Sabburcu, sepolcro, in particolare il repositorio in cui viene posto nelle chiese il SS. Sacramento nel giorno del Giovedì Santo, dal latino sepulcru(m). Questo termine traslato significa ingombrante, fuori posto, tant’è che si dice: llèate te menzu sabburcu. In riferimento invece al Giovedì Santo si usa dire: girare li sabburchi, visitare le chiese. Nell’immaginario collettivo si immagina il sepolcro, la tomba in cui venne deposto Gesù Cristo; invero, si tratta dell’Eucarestia riposta al termine della messa vespertina (in Coena Domini, la Messa nella Cena del Signore).

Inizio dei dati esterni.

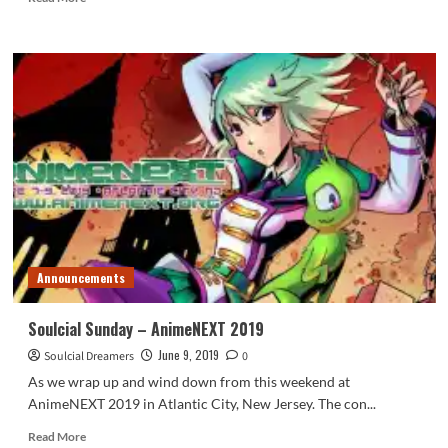
more
about
AnimeNEXT
2019
Overview
Announcements
Soulcial Sunday – AnimeNEXT 2019
June 9, 2019
Soulcial Dreamers
0
As we wrap up and wind down from this weekend at
AnimeNEXT 2019 in Atlantic City, New Jersey. The con...
Read
Read More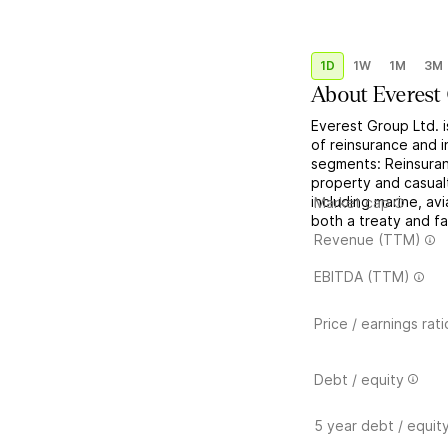
1D
1W
1M
3M
About
Everest
Everest Group Ltd. 
of reinsurance and i
segments: Reinsuran
property and casualt
including marine, av
Market cap
both a treaty and fac
Revenue (TTM)
EBITDA (TTM)
Price / earnings rati
Debt / equity
5 year debt / equit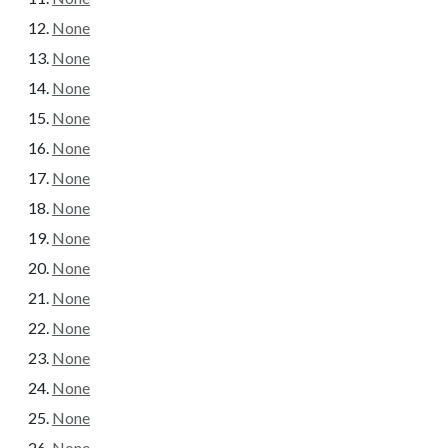
None
None
None
None
None
None
None
None
None
None
None
None
None
None
None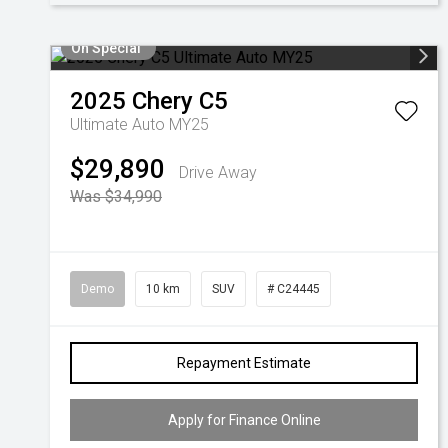
On Special
2025
Chery
C5
Ultimate Auto MY25
$29,890
Drive Away
Was $34,990
Demo
10 km
SUV
# C24445
Repayment Estimate
Apply for Finance Online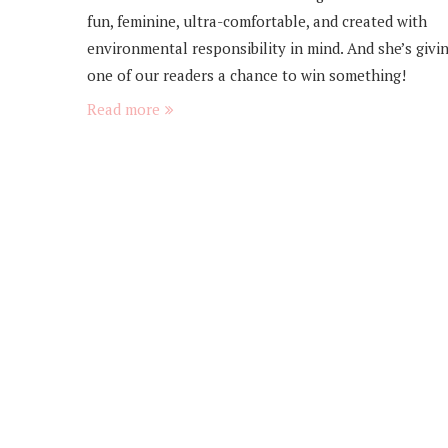
fun, feminine, ultra-comfortable, and created with
environmental responsibility in mind. And she’s givi
one of our readers a chance to win something!
Read more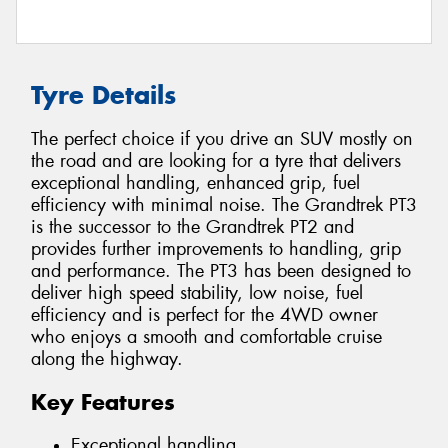
Tyre Details
The perfect choice if you drive an SUV mostly on
the road and are looking for a tyre that delivers
exceptional handling, enhanced grip, fuel
efficiency with minimal noise. The Grandtrek PT3
is the successor to the Grandtrek PT2 and
provides further improvements to handling, grip
and performance. The PT3 has been designed to
deliver high speed stability, low noise, fuel
efficiency and is perfect for the 4WD owner
who enjoys a smooth and comfortable cruise
along the highway.
Key Features
Exceptional handling.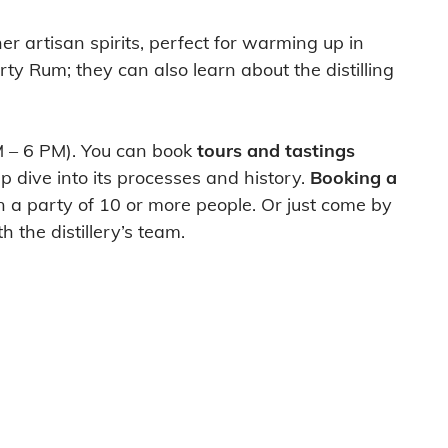
er artisan spirits, perfect for warming up in
ty Rum; they can also learn about the distilling
PM – 6 PM). You can book
tours and tastings
ep dive into its processes and history.
Booking a
in a party of 10 or more people. Or just come by
 the distillery’s team.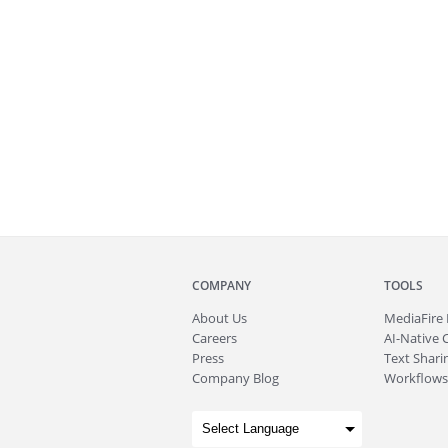
COMPANY
TOOLS
About
Us
MediaFire
Careers
AI-Native 
Press
Text Sharin
Company Blog
Workflows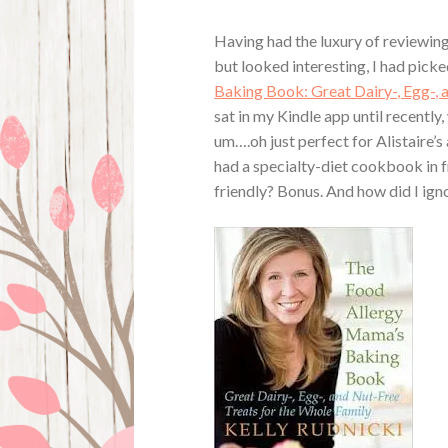
Having had the luxury of reviewin
but looked interesting, I had picke
Baking Book: Great Dairy-, Egg-, 
sat in my Kindle app until recently,
um….oh just perfect for Alistaire’s 
had a specialty-diet cookbook in f
friendly? Bonus. And how did I igno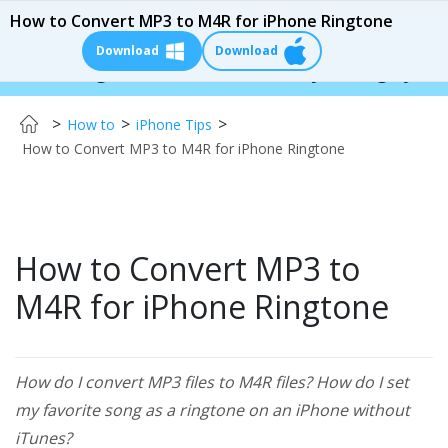
How to Convert MP3 to M4R for iPhone Ringtone
Download
Download
nger:
$110 OFF!
Instantly change your iPhone 
>
>
>
How to
iPhone Tips
How to Convert MP3 to M4R for iPhone Ringtone
How to Convert MP3 to
M4R for iPhone Ringtone
How do I convert MP3 files to M4R files? How do I set
my favorite song as a ringtone on an iPhone without
iTunes?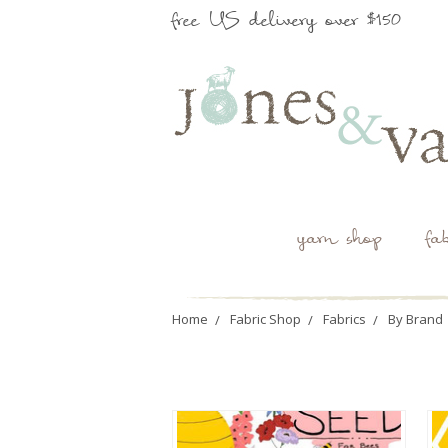
free US delivery over $150
yarn shop
fa
Home
Fabric Shop
Fabrics
By Brand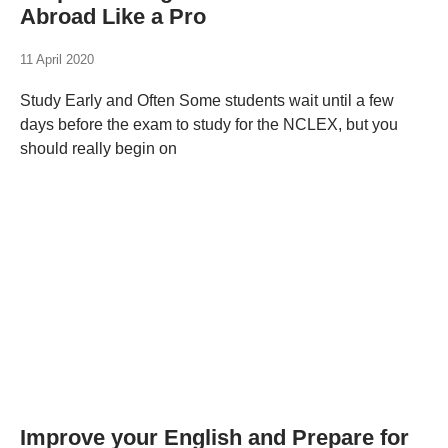
Abroad Like a Pro
11 April 2020
Study Early and Often Some students wait until a few
days before the exam to study for the NCLEX, but you
should really begin on
Improve your English and Prepare for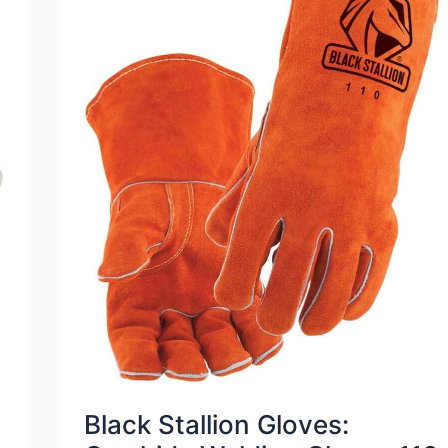
Black Stallion Gloves: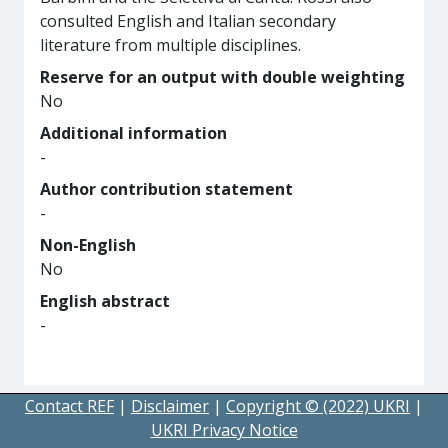
consulted English and Italian secondary
literature from multiple disciplines.
Reserve for an output with double weighting
No
Additional information
-
Author contribution statement
-
Non-English
No
English abstract
-
Contact REF
|
Disclaimer
|
Copyright © (2022) UKRI
|
UKRI Privacy Notice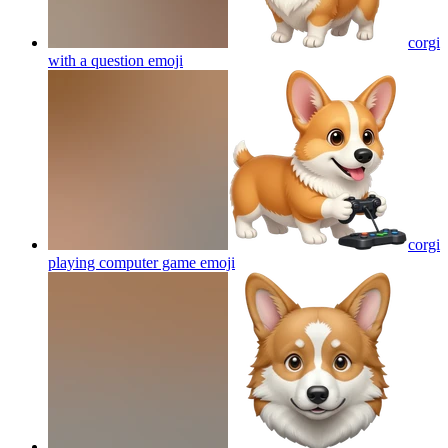
corgi
with a question
emoji
corgi
playing computer game
emoji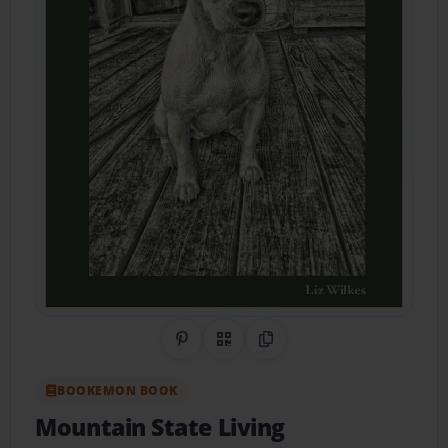
Share on Pinterest
QR Code
Copy Link
BOOKEMON BOOK
Mountain State Living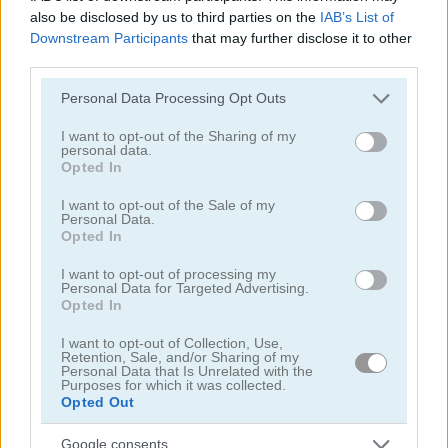
also be disclosed by us to third parties on the
IAB’s List of
Squid Challenge Honeycomb
Geometry Vibes
Downstream Participants
that may further disclose it to other
third parties.
Related Categories
Please note that this website/app uses one or more Google
Personal Data Processing Opt Outs
services and may gather and store information including but
skill games
(260)
not limited to your visit or usage behaviour. You may click to
I want to opt-out of the Sharing of my
personal data.
grant or deny consent to Google and its third-party tags to
Opted In
use your data for below specified purposes in below Google
jumping games
(80)
consent section.
I want to opt-out of the Sale of my
Personal Data.
Opted In
Achievements
Please
login
or
register
to save your score.
I want to opt-out of processing my
Personal Data for Targeted Advertising.
Opted In
I want to opt-out of Collection, Use,
Gameplay Video
Retention, Sale, and/or Sharing of my
Personal Data that Is Unrelated with the
Purposes for which it was collected.
Opted Out
Google consents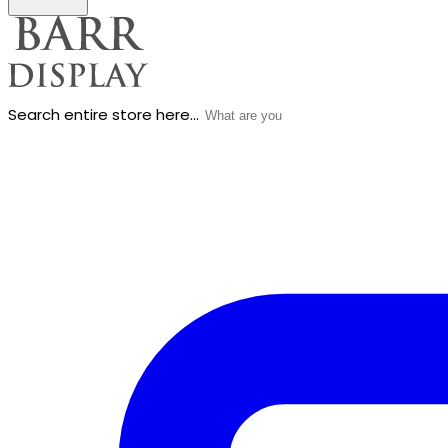
Search entire store here...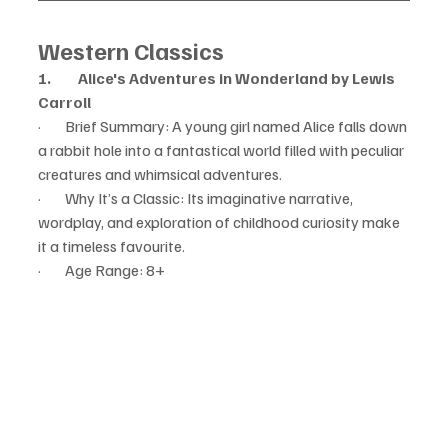
Western Classics
1.         Alice's Adventures in Wonderland by Lewis 
Carroll
·        Brief Summary: A young girl named Alice falls down 
a rabbit hole into a fantastical world filled with peculiar 
creatures and whimsical adventures.
·        Why It’s a Classic: Its imaginative narrative, 
wordplay, and exploration of childhood curiosity make 
it a timeless favourite.
·        Age Range: 8+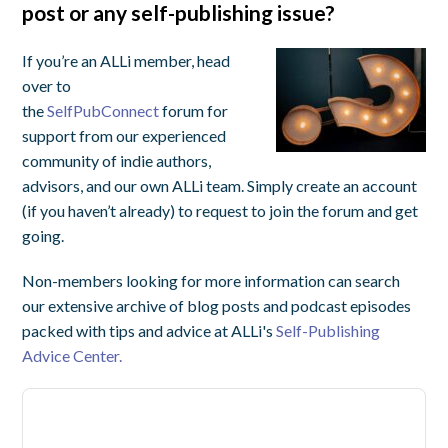
post or any self-publishing issue?
If you’re an ALLi member, head
over to
the
SelfPubConnect
forum for
support from our experienced
community of indie authors,
advisors, and our own ALLi team. Simply create an account
(if you haven’t already) to request to join the forum and get
going.
Non-members looking for more information can search
our extensive archive of blog posts and podcast episodes
packed with tips and advice at ALLi's
Self-Publishing
Advice Center.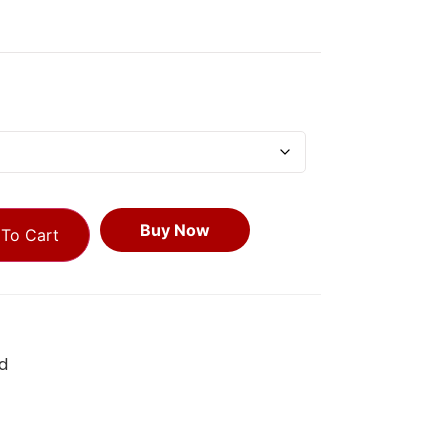
Buy Now
To Cart
d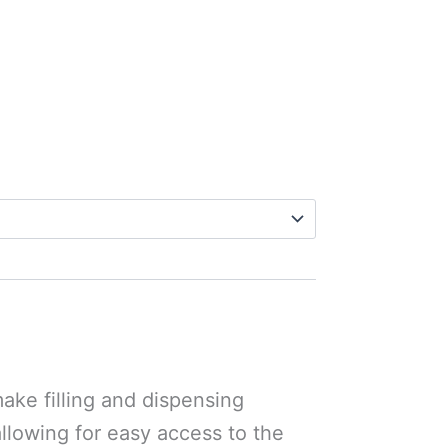
ake filling and dispensing
allowing for easy access to the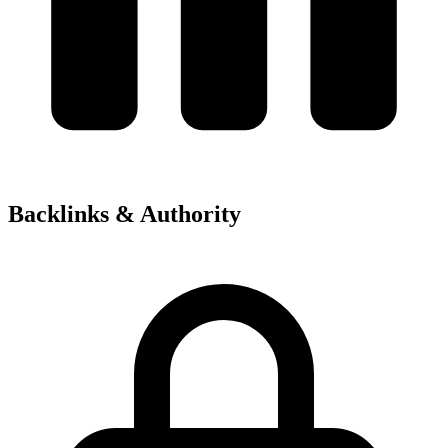
Backlinks & Authority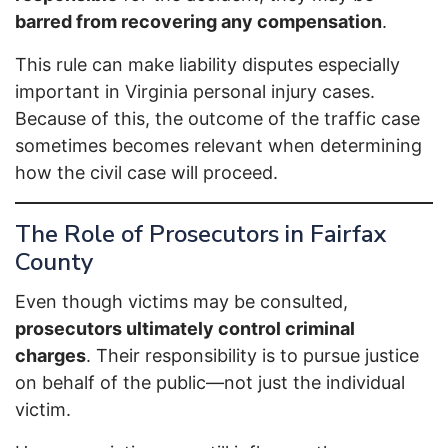
barred from recovering any compensation
.
This rule can make liability disputes especially
important in Virginia personal injury cases.
Because of this, the outcome of the traffic case
sometimes becomes relevant when determining
how the civil case will proceed.
The Role of Prosecutors in Fairfax
County
Even though victims may be consulted,
prosecutors ultimately control criminal
charges
. Their responsibility is to pursue justice
on behalf of the public—not just the individual
victim.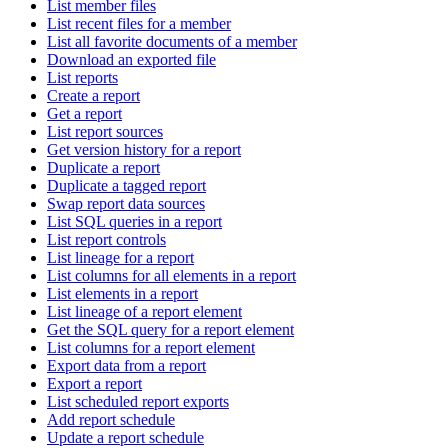
List member files
List recent files for a member
List all favorite documents of a member
Download an exported file
List reports
Create a report
Get a report
List report sources
Get version history for a report
Duplicate a report
Duplicate a tagged report
Swap report data sources
List SQL queries in a report
List report controls
List lineage for a report
List columns for all elements in a report
List elements in a report
List lineage of a report element
Get the SQL query for a report element
List columns for a report element
Export data from a report
Export a report
List scheduled report exports
Add report schedule
Update a report schedule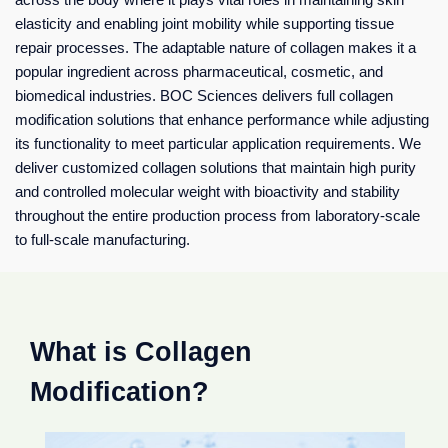
elasticity and enabling joint mobility while supporting tissue
repair processes. The adaptable nature of collagen makes it a
popular ingredient across pharmaceutical, cosmetic, and
biomedical industries. BOC Sciences delivers full collagen
modification solutions that enhance performance while adjusting
its functionality to meet particular application requirements. We
deliver customized collagen solutions that maintain high purity
and controlled molecular weight with bioactivity and stability
throughout the entire production process from laboratory-scale
to full-scale manufacturing.
What is Collagen
Modification?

La tradizione salentina vuole che l’altare della reposizione (sabburcu) sia addobbato, in devozione all’Eucaristia, in modo solenne con composizione floreali, drappi, luci o altri simboli, nonché i germogli di grano (simbolo della sepoltura e resurrezione di Cristo). Nelle chiese di Tuglie, secondo l’antica tradizione della Passione, l’allestimento del sabburcu viene fatto con profonda devozione e partecipazione. Alcune suggestive immagini del ‘sepolcro’ allestito nella Chiesa matrice nell’anno 2018, gentilmente concesse da Gianpiero Pisanello.
Presso i Romani, nel repositorium o repostorium si ponevano vasi e stoviglie della mensa, o si racchiudevano oggetti preziosi. Nel linguaggio ecclesiastico il termine repositorio si applicava a più soggetti; in modo particolare al recipiente, generalmente a forma di colomba, dove si conservava il SS. Sacramento; in generale a qualunque coppa, teca, capsula, scrigno, borsa in cui venissero deposti oggetti sacri. Del resto il significato della parola veniva esteso anche a indicare armadî sia che fossero custodie di reliquie sia che servissero per la conservazione delle vesti sacre. Infine nei tempi tardi divenne anche sinonimo di sepolcro o di cassa in cui si raccoglievano le ossa (Treccani enciclopedia).